Instructions to follow
Go through the records, and copy each line in which the string "Contattaci" is present.
━━━━━ Provided data ━━━━━
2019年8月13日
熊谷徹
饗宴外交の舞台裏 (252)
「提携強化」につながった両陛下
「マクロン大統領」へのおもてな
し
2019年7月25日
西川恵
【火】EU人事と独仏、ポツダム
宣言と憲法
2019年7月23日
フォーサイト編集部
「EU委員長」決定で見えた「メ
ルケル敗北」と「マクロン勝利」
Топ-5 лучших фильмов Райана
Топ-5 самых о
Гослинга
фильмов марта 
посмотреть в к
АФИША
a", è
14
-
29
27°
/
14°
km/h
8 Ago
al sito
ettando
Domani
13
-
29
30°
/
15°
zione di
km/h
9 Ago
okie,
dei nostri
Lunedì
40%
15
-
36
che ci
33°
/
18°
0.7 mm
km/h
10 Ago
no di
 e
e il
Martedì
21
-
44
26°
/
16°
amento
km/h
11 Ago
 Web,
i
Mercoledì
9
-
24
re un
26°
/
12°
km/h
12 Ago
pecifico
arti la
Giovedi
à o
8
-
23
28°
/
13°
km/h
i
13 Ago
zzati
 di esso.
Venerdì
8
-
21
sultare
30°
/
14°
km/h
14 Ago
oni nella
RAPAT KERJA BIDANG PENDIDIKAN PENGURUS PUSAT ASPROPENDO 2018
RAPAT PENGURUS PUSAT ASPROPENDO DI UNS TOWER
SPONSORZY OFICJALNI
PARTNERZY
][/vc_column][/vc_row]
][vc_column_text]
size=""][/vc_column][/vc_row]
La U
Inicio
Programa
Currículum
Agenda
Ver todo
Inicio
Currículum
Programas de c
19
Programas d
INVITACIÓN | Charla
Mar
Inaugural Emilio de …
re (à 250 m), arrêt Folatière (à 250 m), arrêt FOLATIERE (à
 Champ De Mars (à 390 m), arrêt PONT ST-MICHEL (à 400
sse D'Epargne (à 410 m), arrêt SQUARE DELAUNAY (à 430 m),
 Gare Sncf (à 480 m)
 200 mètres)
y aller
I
━━━━━
━━━━━ Provided data ━━━━━
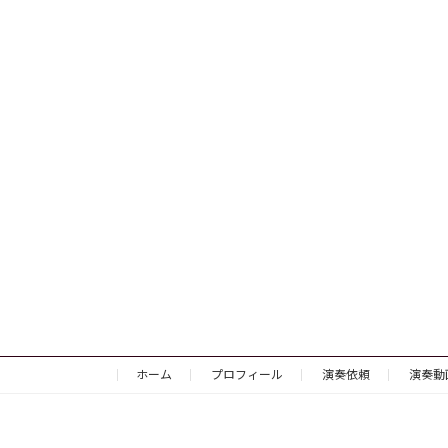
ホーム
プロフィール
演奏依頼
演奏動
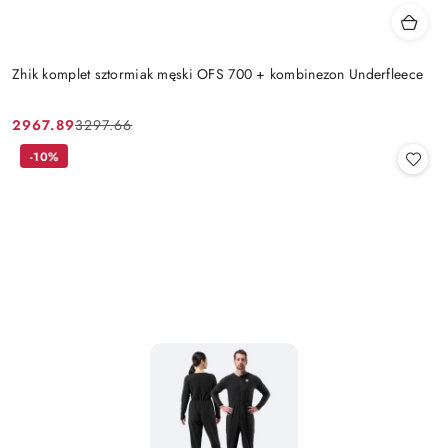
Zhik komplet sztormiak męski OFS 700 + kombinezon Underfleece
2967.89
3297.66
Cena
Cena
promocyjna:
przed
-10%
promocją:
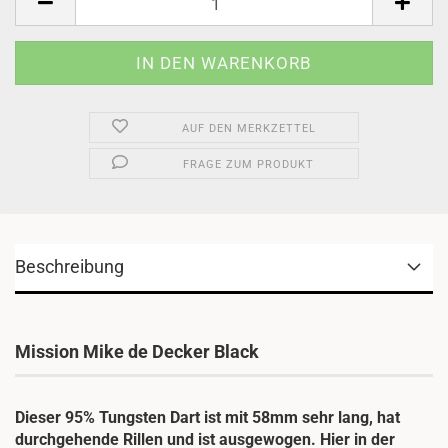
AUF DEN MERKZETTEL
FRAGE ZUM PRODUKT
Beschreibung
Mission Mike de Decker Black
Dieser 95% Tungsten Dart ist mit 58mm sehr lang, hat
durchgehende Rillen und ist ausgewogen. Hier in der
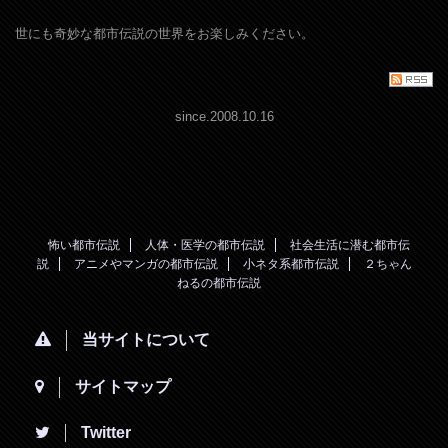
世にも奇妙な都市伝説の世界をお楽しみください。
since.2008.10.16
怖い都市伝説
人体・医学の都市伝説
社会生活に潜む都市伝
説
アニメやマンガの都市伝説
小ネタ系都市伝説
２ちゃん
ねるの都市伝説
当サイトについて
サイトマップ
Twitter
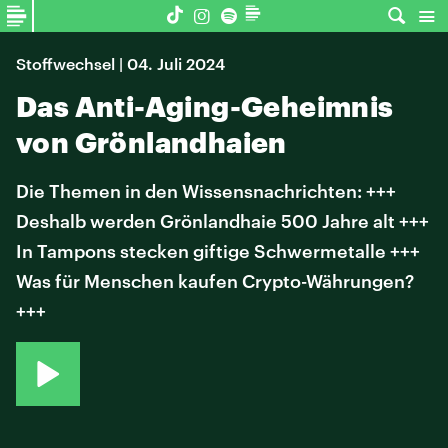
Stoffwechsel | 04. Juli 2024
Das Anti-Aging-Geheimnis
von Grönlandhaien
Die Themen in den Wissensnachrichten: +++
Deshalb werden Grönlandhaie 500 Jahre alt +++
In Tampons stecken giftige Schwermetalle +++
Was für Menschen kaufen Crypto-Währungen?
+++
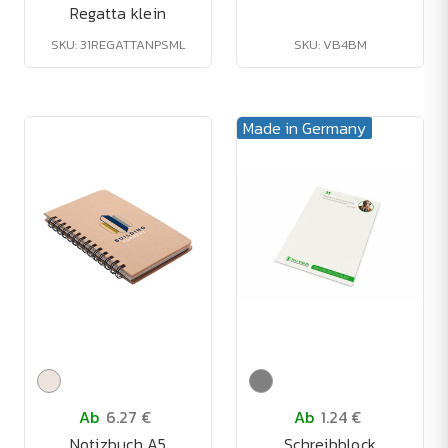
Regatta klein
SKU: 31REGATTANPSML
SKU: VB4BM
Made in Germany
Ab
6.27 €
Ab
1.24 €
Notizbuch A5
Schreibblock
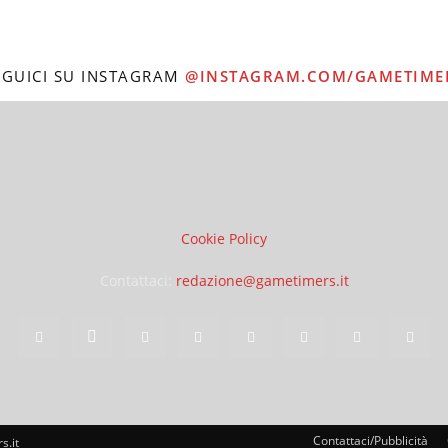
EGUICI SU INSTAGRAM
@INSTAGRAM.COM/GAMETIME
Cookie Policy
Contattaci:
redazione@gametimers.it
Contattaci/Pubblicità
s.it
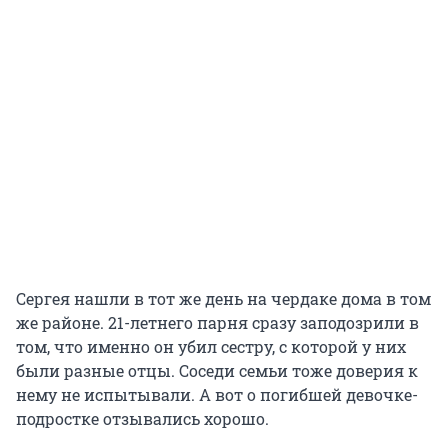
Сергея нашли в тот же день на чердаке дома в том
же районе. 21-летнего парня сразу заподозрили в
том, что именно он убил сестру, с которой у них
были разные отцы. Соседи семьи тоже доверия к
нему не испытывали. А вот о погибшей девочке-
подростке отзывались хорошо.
━━━━━
Response
Contattaci:
Contattaci/Pubblicità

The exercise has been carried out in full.